### [Set problem 1]
Answer these questions about the passage on ageism:
(a) At people over what age do the stereotypes stretch out their fingers?
(b) In what city does the writer live?
(c) About how long ago did the writer decide to move back there?

The fact is, age has become ambiguous these days, and last generation's stereotypes no longer apply. Still, in a workplace driven by the nation's obsession with youth, those stereotypes persist in rearing their crusty, haggard heads, stretching out their bony, emaciated fingers at those of us over forty and croaking, "Too old!" Nowadays, there are fewer jobs, and the competition for them is more fierce than ever. We certainly don't need the additional burden of ageist images and prejudices to hold us back.
Ageism is especially prevalent in my field and in my market. I'm in the entertainment industry, and I live in the youth-crazed epicenter of all things young, beautiful, and surgically enhanced: Los Angeles, right next door to Hollywood. I know my choices of profession and place of domicile are my own fault—I take full responsibility for them, as naïve as I was about their drawbacks when I selected them. I decided to move back to Los Angeles about ten years ago to better pursue my career as an entertainment journalist, to be closer to my family, and, to be perfectly honest, to have better access to a much larger pool of single men.

### [Listed entries]
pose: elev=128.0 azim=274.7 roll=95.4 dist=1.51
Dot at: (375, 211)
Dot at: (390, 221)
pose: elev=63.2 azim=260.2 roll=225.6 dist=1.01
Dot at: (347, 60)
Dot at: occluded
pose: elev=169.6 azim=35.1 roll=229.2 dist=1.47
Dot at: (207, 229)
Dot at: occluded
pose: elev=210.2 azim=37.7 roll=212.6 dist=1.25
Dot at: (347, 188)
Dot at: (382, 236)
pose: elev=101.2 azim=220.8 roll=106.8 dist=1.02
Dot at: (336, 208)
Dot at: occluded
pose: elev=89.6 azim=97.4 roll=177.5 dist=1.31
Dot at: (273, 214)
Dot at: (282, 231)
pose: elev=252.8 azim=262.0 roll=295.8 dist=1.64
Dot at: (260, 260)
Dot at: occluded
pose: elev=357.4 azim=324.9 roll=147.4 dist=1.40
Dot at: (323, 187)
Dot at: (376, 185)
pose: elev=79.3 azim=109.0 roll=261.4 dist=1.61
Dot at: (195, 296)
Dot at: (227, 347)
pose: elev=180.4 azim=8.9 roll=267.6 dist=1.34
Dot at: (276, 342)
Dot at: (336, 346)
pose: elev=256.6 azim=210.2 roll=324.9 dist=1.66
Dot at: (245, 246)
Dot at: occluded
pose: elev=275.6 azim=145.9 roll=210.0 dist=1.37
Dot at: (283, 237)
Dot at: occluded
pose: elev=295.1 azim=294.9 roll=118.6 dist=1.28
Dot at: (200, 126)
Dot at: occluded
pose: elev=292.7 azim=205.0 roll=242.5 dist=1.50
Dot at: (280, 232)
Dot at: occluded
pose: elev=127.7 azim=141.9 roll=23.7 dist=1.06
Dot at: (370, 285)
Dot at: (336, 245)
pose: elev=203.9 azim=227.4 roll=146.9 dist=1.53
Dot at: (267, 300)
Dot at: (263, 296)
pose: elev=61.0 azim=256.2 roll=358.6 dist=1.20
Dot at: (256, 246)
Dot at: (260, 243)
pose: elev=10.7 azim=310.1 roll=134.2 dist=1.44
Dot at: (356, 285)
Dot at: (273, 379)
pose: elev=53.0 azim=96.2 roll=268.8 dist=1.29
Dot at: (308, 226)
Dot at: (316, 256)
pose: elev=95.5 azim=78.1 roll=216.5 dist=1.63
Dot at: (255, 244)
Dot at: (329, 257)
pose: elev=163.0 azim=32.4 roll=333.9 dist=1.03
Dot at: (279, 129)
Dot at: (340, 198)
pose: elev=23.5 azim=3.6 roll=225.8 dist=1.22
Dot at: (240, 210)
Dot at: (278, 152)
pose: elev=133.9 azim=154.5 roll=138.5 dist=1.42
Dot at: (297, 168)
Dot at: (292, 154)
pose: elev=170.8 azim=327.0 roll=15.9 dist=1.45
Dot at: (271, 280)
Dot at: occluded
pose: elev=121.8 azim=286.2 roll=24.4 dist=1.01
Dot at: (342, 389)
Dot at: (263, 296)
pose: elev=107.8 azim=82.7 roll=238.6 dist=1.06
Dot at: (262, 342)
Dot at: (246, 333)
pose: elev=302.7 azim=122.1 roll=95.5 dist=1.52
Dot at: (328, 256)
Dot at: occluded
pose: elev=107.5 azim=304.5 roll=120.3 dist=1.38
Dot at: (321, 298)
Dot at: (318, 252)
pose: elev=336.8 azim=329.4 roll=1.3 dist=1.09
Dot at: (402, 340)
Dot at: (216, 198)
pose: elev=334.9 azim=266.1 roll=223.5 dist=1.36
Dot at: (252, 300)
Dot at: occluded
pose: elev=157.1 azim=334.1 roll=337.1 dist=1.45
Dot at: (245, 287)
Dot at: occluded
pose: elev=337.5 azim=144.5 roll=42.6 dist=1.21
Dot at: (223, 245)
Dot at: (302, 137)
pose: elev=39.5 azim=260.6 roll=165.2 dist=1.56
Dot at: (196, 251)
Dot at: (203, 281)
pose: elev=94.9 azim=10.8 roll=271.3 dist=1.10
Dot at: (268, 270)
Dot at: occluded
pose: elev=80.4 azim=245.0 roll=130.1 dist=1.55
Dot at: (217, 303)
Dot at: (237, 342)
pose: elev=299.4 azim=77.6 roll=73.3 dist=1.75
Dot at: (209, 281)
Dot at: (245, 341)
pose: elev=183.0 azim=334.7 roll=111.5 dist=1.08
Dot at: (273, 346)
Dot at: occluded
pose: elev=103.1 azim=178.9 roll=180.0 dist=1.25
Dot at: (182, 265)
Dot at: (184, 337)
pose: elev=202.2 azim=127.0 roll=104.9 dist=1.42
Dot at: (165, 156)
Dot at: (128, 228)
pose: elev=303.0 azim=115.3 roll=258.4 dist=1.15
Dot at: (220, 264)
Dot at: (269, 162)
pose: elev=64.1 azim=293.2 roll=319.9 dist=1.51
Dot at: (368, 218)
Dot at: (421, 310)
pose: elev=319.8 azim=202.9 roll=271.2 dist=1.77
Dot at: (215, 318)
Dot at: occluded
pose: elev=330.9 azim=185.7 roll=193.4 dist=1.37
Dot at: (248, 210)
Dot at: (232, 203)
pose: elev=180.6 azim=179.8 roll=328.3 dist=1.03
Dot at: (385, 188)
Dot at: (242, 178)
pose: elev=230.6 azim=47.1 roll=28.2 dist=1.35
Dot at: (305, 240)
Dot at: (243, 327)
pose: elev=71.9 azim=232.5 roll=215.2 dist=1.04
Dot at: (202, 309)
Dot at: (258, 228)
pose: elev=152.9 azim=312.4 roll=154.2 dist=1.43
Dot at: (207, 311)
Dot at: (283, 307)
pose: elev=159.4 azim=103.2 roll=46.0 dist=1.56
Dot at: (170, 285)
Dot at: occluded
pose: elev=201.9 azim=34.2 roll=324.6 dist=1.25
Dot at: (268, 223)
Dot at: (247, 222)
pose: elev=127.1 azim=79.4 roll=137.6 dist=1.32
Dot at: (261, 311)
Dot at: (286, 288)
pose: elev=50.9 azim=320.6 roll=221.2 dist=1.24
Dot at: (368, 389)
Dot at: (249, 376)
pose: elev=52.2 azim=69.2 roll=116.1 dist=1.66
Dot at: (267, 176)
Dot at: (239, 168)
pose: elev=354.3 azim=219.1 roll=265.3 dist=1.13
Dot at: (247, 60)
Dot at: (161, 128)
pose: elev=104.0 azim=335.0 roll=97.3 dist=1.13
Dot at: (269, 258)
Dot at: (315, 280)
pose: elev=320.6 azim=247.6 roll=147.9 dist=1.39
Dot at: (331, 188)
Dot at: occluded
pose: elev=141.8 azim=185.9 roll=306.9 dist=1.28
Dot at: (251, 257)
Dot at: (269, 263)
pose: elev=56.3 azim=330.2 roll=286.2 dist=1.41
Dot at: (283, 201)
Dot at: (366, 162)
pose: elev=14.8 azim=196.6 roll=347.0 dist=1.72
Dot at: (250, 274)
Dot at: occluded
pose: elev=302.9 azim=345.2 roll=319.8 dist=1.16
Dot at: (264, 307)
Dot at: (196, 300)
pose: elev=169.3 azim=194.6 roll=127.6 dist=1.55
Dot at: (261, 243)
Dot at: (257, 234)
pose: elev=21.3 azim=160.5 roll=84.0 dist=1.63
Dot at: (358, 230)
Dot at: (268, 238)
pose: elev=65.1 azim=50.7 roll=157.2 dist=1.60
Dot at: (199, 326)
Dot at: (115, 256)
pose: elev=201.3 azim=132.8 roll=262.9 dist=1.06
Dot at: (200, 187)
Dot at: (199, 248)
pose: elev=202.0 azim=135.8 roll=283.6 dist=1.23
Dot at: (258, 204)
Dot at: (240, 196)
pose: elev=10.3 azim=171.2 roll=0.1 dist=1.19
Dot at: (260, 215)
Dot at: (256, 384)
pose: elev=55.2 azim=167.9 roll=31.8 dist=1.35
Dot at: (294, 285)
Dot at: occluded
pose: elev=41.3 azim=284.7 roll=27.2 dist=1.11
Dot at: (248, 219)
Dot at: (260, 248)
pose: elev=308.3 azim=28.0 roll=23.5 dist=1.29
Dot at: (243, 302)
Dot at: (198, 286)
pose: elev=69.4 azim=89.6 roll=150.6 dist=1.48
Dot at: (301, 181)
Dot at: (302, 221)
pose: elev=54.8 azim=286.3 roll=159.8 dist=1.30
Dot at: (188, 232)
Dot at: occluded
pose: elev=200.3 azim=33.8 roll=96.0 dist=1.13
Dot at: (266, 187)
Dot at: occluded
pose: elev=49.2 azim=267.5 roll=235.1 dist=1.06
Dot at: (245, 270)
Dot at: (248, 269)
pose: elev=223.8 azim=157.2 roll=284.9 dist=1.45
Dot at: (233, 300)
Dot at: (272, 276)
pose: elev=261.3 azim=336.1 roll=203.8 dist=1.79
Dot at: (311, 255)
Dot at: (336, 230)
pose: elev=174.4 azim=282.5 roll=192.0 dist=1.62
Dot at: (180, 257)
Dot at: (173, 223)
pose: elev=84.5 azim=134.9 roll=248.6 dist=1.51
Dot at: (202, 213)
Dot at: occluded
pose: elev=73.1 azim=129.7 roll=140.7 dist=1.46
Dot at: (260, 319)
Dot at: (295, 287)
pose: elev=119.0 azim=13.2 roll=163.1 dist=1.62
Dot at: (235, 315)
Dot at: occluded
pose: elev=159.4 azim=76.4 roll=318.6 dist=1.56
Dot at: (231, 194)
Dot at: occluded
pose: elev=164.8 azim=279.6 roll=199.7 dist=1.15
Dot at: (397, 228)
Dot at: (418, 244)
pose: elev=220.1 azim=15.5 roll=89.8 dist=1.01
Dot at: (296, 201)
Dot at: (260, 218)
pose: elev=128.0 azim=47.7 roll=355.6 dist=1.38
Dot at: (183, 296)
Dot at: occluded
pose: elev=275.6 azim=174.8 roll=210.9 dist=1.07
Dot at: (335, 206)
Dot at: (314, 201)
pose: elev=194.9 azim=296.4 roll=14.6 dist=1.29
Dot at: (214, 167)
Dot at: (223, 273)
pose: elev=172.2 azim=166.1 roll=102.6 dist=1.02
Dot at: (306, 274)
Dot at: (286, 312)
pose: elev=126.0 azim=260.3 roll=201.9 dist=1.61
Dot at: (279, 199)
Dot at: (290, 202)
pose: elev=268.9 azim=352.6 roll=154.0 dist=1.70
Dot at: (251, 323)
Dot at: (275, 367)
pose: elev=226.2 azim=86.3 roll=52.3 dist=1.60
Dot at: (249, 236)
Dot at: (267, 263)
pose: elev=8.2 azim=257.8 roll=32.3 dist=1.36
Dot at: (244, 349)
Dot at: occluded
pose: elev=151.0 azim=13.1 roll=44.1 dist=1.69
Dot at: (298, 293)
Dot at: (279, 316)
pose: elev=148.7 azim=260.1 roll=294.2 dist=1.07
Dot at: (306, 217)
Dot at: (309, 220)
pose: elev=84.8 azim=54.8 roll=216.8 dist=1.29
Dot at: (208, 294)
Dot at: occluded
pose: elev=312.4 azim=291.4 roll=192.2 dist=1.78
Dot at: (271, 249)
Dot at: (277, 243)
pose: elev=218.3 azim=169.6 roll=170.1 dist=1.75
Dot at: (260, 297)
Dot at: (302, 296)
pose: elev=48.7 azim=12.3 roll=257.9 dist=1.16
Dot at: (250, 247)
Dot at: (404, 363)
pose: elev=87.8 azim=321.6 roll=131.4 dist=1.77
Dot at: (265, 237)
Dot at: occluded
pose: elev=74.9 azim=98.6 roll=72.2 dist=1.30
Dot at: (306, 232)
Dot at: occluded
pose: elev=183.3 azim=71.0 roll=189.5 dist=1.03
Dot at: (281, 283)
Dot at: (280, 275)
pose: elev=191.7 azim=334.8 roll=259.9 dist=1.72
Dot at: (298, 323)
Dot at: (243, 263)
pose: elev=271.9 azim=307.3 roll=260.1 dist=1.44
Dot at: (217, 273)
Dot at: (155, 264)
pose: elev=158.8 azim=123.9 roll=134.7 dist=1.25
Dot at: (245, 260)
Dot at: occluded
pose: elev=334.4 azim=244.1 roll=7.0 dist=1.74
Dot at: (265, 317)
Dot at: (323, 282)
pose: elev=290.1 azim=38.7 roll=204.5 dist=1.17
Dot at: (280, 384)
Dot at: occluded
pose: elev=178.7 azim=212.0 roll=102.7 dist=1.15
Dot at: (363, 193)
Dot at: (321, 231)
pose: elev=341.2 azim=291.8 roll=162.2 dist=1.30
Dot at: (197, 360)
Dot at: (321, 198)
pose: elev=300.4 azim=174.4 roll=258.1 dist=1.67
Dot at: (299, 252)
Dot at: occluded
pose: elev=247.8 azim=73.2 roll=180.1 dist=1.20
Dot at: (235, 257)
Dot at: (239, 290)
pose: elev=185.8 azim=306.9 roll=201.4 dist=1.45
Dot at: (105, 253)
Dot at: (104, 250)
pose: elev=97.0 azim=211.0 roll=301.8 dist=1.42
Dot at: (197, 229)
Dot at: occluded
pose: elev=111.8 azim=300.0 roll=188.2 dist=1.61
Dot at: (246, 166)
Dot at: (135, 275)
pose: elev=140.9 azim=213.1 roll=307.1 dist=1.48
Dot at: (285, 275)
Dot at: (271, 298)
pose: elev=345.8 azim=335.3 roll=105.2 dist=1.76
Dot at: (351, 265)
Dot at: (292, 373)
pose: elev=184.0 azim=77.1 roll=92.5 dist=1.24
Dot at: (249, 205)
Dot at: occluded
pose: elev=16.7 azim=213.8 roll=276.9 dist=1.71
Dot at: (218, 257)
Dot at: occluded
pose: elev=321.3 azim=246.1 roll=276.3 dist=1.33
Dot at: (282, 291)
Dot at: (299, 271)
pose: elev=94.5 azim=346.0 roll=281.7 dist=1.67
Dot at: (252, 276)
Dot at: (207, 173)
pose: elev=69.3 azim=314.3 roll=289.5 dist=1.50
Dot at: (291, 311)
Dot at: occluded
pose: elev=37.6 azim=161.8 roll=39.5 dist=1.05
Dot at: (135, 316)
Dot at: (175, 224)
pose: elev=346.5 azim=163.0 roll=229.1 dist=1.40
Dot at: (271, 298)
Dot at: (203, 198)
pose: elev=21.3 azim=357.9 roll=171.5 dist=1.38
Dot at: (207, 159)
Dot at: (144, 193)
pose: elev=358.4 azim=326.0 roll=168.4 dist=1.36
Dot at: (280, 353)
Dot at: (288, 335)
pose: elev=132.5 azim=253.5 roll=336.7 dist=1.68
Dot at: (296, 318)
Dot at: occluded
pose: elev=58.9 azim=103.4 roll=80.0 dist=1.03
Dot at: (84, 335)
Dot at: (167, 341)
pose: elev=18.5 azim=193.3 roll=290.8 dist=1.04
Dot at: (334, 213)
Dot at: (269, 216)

### [Set problem 2]
Duplicate the entries without any change, everything from the line containing "pose: elev=21.3 azim=357.9" down to the last line of the entries.

### [Output 1]
(a) Forty.
(b) Los Angeles.
(c) About ten years ago.

### [Output 2]
pose: elev=21.3 azim=357.9 roll=171.5 dist=1.38
Dot at: (207, 159)
Dot at: (144, 193)
pose: elev=358.4 azim=326.0 roll=168.4 dist=1.36
Dot at: (280, 353)
Dot at: (288, 335)
pose: elev=132.5 azim=253.5 roll=336.7 dist=1.68
Dot at: (296, 318)
Dot at: occluded
pose: elev=58.9 azim=103.4 roll=80.0 dist=1.03
Dot at: (84, 335)
Dot at: (167, 341)
pose: elev=18.5 azim=193.3 roll=290.8 dist=1.04
Dot at: (334, 213)
Dot at: (269, 216)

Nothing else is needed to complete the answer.